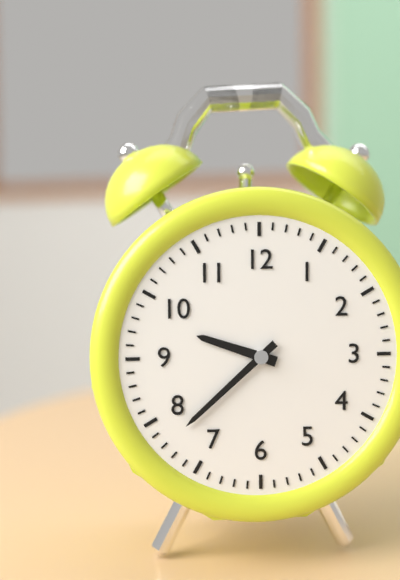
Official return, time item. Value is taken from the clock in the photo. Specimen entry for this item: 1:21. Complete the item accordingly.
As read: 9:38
******
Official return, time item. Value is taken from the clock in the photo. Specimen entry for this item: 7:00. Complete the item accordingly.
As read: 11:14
******
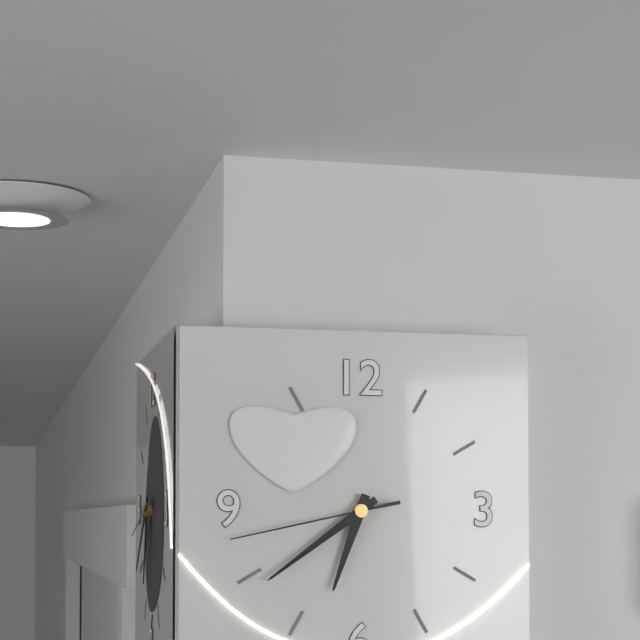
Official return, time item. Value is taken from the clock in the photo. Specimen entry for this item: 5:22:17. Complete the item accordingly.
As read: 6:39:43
******
RICHIESTA:
Copia senza alcuna modifica le righe che vanno da quella con "7:00. Complete the item accordingly." a quella con "As read: 11:14", incluse entrambe.

RISULTATO DELL'ESERCIZIO:
Official return, time item. Value is taken from the clock in the photo. Specimen entry for this item: 7:00. Complete the item accordingly.
As read: 11:14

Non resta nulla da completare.